■ Exercise description ■
Rewrite the material below as a Markdown table with the columns Row and Line, numbering each line and skipping blank ones. Leave the pictures out of the table.
■ ■ ■ ■
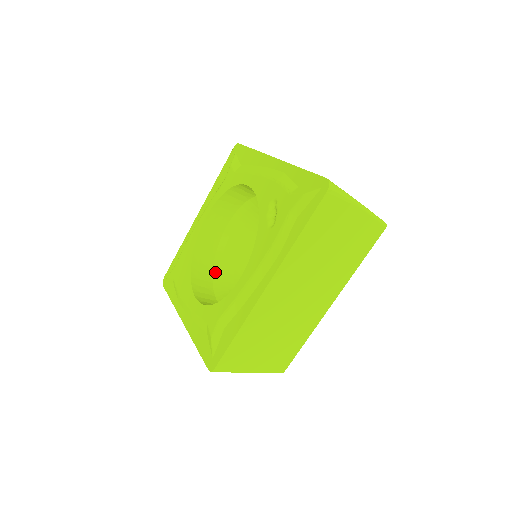
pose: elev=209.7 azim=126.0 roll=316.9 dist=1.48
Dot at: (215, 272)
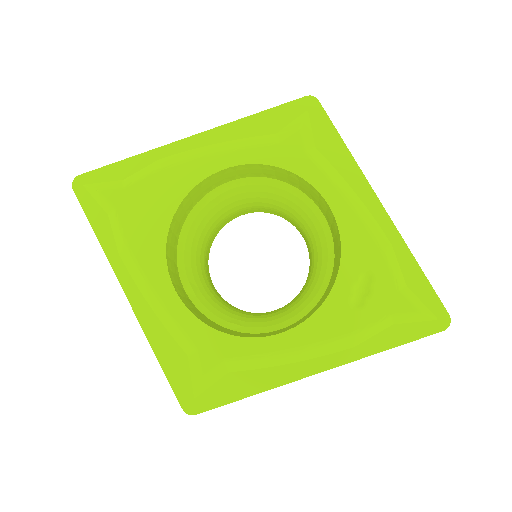
Dot at: (183, 233)
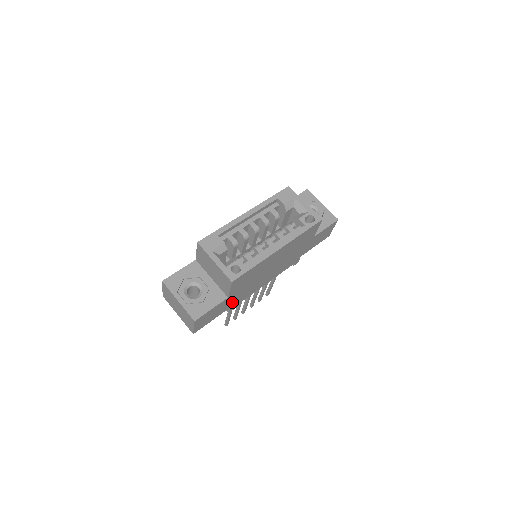
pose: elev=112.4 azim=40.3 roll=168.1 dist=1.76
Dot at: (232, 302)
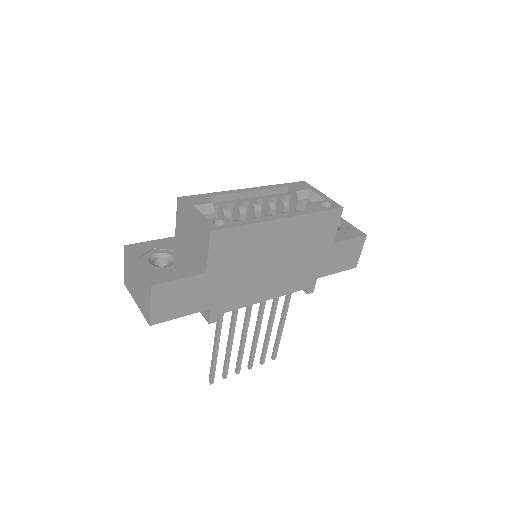
Dot at: (213, 296)
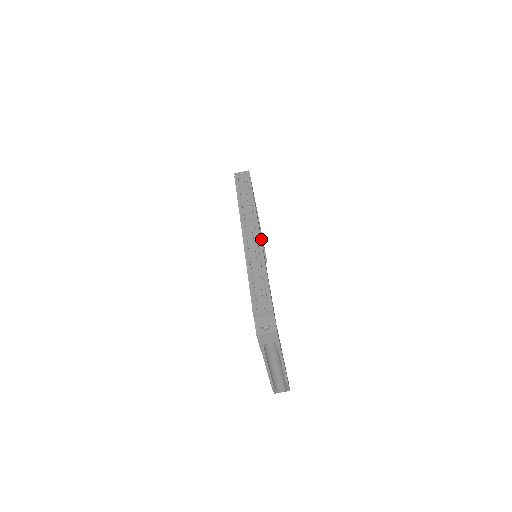
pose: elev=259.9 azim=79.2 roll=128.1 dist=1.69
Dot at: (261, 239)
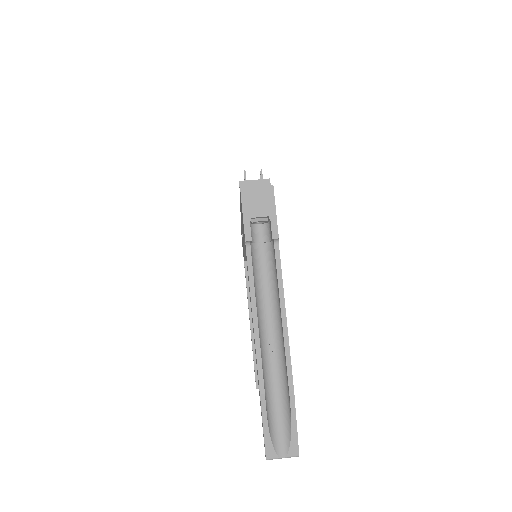
Dot at: occluded
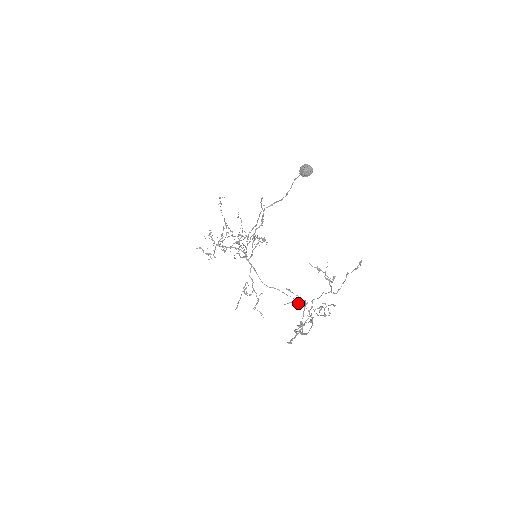
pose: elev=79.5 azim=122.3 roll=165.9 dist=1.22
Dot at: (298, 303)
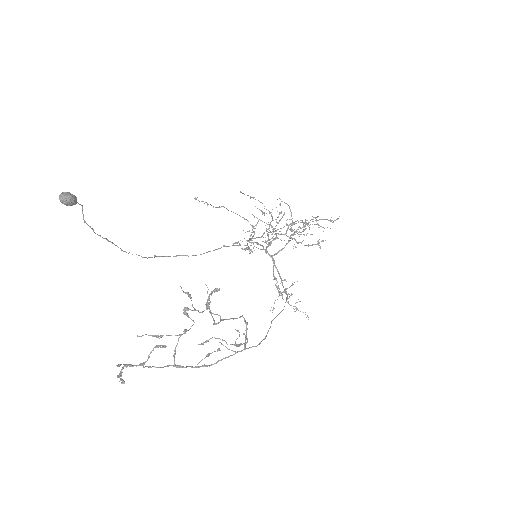
Dot at: (156, 336)
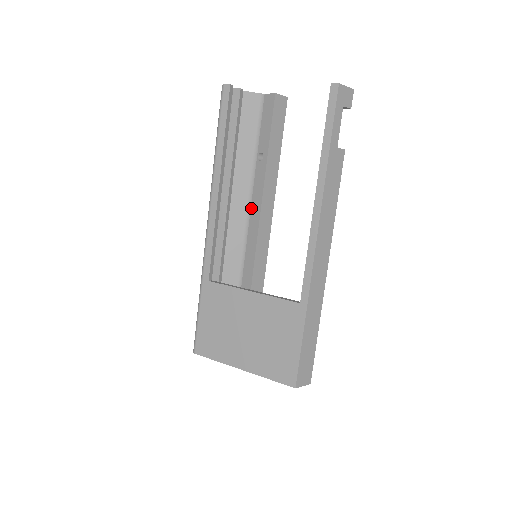
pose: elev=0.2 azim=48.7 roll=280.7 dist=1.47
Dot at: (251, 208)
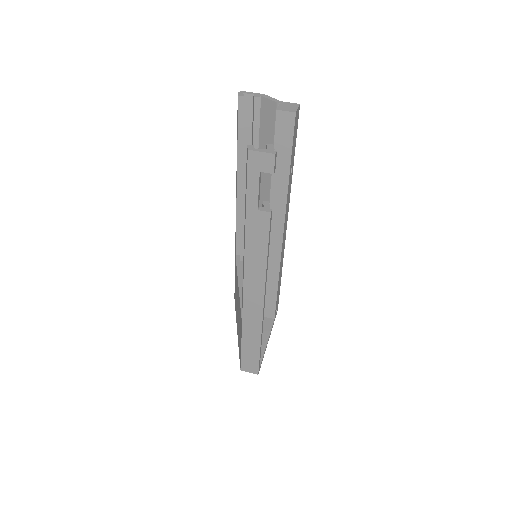
Dot at: occluded
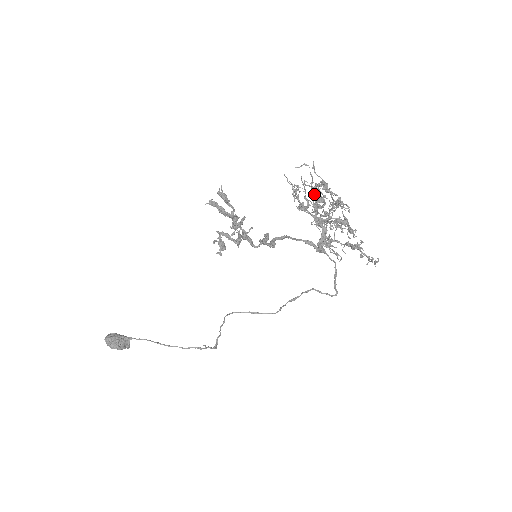
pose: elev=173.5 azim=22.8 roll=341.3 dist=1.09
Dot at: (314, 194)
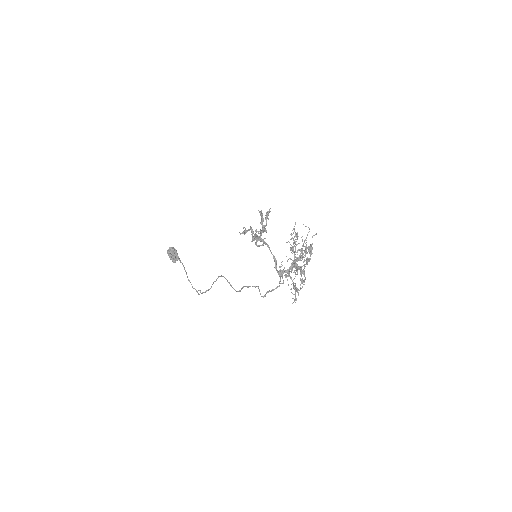
Dot at: (304, 250)
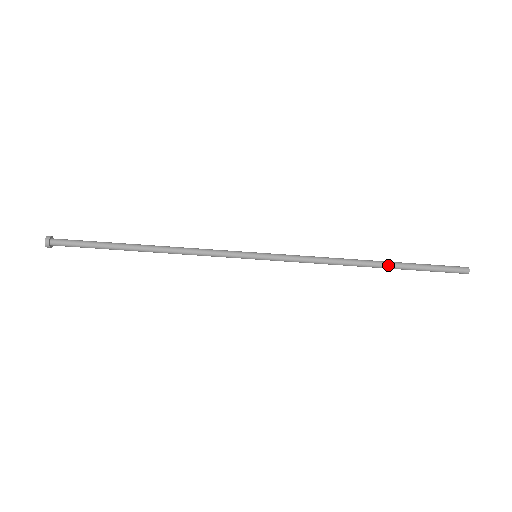
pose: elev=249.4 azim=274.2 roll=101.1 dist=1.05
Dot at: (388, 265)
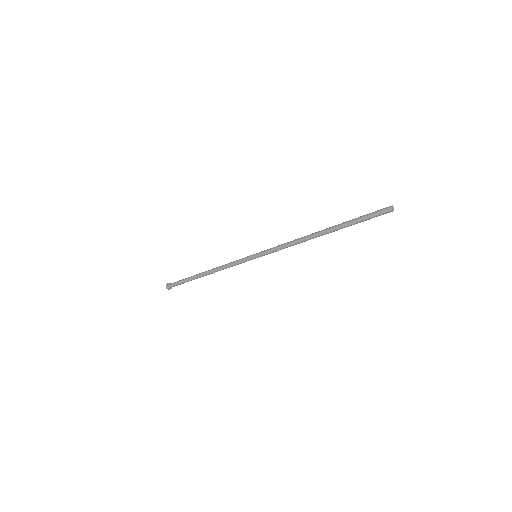
Dot at: (332, 231)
■ ■ ■ ■
■ Answer to this problem ■
| Row | Line |
|---|---|
| 1 | pose: elev=209.7 azim=126.0 roll=316.9 dist=1.48 |
| 2 | Dot at: (215, 272) |
| 3 | Dot at: (183, 233) |
| 4 | pose: elev=112.4 azim=40.3 roll=168.1 dist=1.76 |
| 5 | Dot at: (232, 302) |
| 6 | Dot at: (213, 296) |
| 7 | pose: elev=259.9 azim=79.2 roll=128.1 dist=1.69 |
| 8 | Dot at: (261, 239) |
| 9 | Dot at: occluded |
| 10 | pose: elev=79.5 azim=122.3 roll=165.9 dist=1.22 |
| 11 | Dot at: (298, 303) |
| 12 | Dot at: (156, 336) |
| 13 | pose: elev=0.2 azim=48.7 roll=280.7 dist=1.47 |
| 14 | Dot at: (251, 208) |
| 15 | Dot at: occluded |
| 16 | pose: elev=173.5 azim=22.8 roll=341.3 dist=1.09 |
| 17 | Dot at: (314, 194) |
| 18 | Dot at: (304, 250) |
| 19 | pose: elev=249.4 azim=274.2 roll=101.1 dist=1.05 |
| 20 | Dot at: (388, 265) |
| 21 | Dot at: (332, 231) |